- [JOB 1]:
Print the part of the design-verification text starting at "Once all of" and ending at "project required them.".

- [GIVEN TEXT]:
========================================================================

In a similar fashion, I use cover checks in a sanity checking role. There’s been more than once where I’ve convinced myself that a design passes a formal verification check, only to discover later that I had erroneously assumed the design would remain in reset the whole time. A proper cover check would’ve failed in this case, which would then lead me to the problem in my proof.
Once all of the various components in a design pass their formal checks, I’ll then turn to simulation so that I can demonstrate the functionality of the design. Note that, at this point, I’m no longer trying to prove the design works–that’s already been done via formal methods. Instead, I’m now trying to demonstrate that the design works. Frankly, there’s no way I could make any simulation as thorough as the formal proofs preceding it, but there remain lots of good reasons for using simulations and bugs that still get caught in this final step.
The simulation column might also be where I’d include code coverage statistics, if the project required them.
Some projects have an additional column that I haven’t listed in this chart. This column would capture whether or not the design as a whole has been hardware tested and proven. This might mean that the design has been placed onto an FPGA, and that it has been demonstrated to work on the FPGA. It might also mean that an ASIC has been built from the design. The important part here is that, while this is a very useful column, it’s not necessarily an important check off criteria for all designs.
With that as background, let’s go back and examine Fig. 2 a bit.
As you can see from the list of components, my AXI crossbar has failed its induction check and changes have been made to it since it was last formally verified. This is evidence of work that needs to be accomplished.
The AXI-lite instruction fetch, however, had only recently been built when I put this chart together. At the time, it was still a very new design. Still, it has passed all of its property checks, and was then being used in simulation testing. (It’s now been used quite successfully in several projects, but that’s another story for another time.)
The microcontroller in this example, however, had suffered from catastrophic failures in simulation. (I had tried to skip the formal checks after making some minor changes and then to run directly to simulation. Skipping steps often feels like you are moving faster, when in this case it meant I had to go back and do some rework.) Since bugs had been found in the microcontroller, I marked it in red so that I would remember to go back and update the formal proof so these bugs never come back again.
The custom DMA should be self-explanatory–it simply hadn’t (yet) been built, so it’s line was red through and through.

========================================================================

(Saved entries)
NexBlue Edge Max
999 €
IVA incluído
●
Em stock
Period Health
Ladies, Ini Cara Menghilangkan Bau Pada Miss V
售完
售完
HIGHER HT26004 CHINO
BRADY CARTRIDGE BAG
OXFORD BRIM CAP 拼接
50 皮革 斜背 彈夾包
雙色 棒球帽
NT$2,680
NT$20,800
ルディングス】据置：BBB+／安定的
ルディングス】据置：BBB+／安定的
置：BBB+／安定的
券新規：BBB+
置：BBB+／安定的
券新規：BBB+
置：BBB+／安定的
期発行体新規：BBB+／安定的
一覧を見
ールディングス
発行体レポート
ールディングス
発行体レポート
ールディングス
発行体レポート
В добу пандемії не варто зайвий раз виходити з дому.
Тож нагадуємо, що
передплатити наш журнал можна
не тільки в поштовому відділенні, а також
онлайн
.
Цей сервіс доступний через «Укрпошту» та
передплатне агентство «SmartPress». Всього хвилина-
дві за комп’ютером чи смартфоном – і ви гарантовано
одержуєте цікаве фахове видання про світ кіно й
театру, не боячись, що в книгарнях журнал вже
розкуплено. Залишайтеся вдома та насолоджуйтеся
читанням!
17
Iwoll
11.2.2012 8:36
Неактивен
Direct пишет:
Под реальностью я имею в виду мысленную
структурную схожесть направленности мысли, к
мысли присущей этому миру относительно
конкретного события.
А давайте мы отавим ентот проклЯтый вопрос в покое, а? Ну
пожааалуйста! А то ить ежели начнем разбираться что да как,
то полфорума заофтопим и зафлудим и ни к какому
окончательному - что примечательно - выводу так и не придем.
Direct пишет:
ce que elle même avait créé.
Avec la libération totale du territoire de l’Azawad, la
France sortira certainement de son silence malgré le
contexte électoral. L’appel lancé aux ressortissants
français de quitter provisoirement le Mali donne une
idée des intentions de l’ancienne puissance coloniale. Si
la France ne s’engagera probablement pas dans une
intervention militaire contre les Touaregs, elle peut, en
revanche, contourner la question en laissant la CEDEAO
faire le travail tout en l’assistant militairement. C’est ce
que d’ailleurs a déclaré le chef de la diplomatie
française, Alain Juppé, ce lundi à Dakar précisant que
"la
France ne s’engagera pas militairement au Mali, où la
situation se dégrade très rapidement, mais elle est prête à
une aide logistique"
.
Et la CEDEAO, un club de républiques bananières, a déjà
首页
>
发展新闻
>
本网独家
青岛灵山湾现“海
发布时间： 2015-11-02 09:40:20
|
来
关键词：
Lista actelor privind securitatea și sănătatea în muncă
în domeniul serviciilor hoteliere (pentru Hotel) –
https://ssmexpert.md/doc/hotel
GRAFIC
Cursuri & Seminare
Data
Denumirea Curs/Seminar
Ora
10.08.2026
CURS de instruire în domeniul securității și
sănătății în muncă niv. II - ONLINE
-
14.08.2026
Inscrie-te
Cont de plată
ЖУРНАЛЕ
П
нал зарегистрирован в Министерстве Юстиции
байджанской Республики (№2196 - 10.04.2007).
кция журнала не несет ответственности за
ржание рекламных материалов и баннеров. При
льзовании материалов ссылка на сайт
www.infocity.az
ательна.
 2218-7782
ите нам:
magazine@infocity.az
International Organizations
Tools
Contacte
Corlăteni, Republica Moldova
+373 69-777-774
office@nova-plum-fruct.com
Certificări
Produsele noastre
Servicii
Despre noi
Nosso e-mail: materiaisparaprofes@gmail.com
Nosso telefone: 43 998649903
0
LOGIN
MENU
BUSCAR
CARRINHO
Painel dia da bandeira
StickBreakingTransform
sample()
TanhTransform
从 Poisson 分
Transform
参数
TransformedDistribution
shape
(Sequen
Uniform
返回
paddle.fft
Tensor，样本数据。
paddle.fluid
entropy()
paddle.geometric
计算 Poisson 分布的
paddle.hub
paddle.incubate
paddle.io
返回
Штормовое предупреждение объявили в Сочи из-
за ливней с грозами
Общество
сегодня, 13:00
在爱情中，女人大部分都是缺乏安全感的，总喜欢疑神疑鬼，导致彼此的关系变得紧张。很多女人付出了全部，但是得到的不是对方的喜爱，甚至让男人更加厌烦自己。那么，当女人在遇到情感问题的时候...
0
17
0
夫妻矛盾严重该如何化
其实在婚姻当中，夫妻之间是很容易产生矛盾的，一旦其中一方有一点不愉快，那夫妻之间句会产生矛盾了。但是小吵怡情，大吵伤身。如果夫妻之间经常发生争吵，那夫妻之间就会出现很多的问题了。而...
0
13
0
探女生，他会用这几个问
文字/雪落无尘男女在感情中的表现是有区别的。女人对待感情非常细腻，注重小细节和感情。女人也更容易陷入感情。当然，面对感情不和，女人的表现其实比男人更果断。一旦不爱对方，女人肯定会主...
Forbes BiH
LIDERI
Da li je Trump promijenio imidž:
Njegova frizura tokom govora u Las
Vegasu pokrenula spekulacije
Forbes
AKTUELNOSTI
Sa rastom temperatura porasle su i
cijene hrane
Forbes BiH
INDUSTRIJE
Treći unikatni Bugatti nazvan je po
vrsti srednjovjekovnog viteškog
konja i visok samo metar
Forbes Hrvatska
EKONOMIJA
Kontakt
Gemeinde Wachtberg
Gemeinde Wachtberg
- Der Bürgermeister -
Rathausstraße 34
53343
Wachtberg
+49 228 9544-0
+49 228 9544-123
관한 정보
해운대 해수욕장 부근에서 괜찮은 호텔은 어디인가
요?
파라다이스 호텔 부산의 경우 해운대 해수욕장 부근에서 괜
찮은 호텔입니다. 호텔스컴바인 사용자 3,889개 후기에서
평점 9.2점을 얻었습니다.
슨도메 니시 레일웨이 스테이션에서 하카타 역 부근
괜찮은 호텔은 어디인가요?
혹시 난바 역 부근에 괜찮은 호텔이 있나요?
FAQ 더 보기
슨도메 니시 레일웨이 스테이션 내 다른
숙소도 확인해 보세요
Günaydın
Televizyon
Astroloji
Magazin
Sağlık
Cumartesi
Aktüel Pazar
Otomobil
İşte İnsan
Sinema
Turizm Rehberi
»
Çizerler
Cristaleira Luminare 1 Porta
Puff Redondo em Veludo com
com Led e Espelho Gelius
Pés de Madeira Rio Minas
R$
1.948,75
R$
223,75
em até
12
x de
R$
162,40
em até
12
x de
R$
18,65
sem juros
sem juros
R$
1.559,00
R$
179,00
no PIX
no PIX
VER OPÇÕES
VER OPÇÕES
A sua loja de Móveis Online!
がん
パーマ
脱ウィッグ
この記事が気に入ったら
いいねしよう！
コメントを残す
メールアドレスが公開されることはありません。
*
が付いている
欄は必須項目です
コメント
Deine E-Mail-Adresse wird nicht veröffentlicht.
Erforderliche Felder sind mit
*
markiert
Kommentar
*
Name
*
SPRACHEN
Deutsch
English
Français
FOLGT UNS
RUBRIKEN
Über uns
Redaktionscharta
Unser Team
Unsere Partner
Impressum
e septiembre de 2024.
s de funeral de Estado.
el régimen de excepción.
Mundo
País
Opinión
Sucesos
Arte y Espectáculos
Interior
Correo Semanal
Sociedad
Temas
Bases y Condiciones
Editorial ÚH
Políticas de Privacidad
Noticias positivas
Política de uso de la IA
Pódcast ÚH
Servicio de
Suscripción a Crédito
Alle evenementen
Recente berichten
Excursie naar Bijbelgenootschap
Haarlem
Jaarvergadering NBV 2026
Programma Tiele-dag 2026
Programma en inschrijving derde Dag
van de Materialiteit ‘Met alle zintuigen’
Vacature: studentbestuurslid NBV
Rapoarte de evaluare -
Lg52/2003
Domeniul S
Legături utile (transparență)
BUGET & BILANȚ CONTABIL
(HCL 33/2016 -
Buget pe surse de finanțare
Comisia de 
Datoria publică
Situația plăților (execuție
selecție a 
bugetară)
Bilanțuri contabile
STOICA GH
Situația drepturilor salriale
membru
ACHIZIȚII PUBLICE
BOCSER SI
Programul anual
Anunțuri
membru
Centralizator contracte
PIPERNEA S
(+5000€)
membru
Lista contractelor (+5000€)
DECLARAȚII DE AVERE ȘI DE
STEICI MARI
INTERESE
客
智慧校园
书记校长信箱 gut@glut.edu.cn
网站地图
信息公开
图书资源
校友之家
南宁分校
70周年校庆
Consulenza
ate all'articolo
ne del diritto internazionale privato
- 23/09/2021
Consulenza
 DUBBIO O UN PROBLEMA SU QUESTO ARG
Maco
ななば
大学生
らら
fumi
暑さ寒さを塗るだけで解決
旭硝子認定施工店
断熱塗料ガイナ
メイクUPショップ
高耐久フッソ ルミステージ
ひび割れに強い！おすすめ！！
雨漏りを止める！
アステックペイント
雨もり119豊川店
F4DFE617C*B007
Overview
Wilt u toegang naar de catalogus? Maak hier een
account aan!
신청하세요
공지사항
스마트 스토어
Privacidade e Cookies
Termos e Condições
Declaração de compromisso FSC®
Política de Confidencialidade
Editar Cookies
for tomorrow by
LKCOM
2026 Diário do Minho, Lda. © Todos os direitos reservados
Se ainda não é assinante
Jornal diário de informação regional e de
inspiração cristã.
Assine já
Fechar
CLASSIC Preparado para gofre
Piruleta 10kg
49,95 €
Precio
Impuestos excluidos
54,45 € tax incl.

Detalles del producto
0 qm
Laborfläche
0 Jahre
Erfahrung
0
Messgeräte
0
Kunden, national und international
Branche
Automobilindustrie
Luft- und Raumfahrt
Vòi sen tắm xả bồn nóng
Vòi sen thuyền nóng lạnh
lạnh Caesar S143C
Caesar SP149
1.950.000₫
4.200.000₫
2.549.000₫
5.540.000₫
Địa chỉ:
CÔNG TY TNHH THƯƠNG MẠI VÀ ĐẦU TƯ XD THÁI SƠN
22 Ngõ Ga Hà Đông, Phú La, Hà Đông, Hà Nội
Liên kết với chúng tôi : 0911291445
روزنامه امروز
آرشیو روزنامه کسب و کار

========================================================================

- [JOB 2]:
In the saved entries, starting at the first line and ending at the line containing "дві за комп’ютером", substitute "Esgotado" for "Em stock" and give those lines back with nothing else changed.

- [OUTPUT 1]:
Once all of the various components in a design pass their formal checks, I’ll then turn to simulation so that I can demonstrate the functionality of the design. Note that, at this point, I’m no longer trying to prove the design works–that’s already been done via formal methods. Instead, I’m now trying to demonstrate that the design works. Frankly, there’s no way I could make any simulation as thorough as the formal proofs preceding it, but there remain lots of good reasons for using simulations and bugs that still get caught in this final step.
The simulation column might also be where I’d include code coverage statistics, if the project required them.

- [OUTPUT 2]:
NexBlue Edge Max
999 €
IVA incluído
●
Esgotado
Period Health
Ladies, Ini Cara Menghilangkan Bau Pada Miss V
售完
售完
HIGHER HT26004 CHINO
BRADY CARTRIDGE BAG
OXFORD BRIM CAP 拼接
50 皮革 斜背 彈夾包
雙色 棒球帽
NT$2,680
NT$20,800
ルディングス】据置：BBB+／安定的
ルディングス】据置：BBB+／安定的
置：BBB+／安定的
券新規：BBB+
置：BBB+／安定的
券新規：BBB+
置：BBB+／安定的
期発行体新規：BBB+／安定的
一覧を見
ールディングス
発行体レポート
ールディングス
発行体レポート
ールディングス
発行体レポート
В добу пандемії не варто зайвий раз виходити з дому.
Тож нагадуємо, що
передплатити наш журнал можна
не тільки в поштовому відділенні, а також
онлайн
.
Цей сервіс доступний через «Укрпошту» та
передплатне агентство «SmartPress». Всього хвилина-
дві за комп’ютером чи смартфоном – і ви гарантовано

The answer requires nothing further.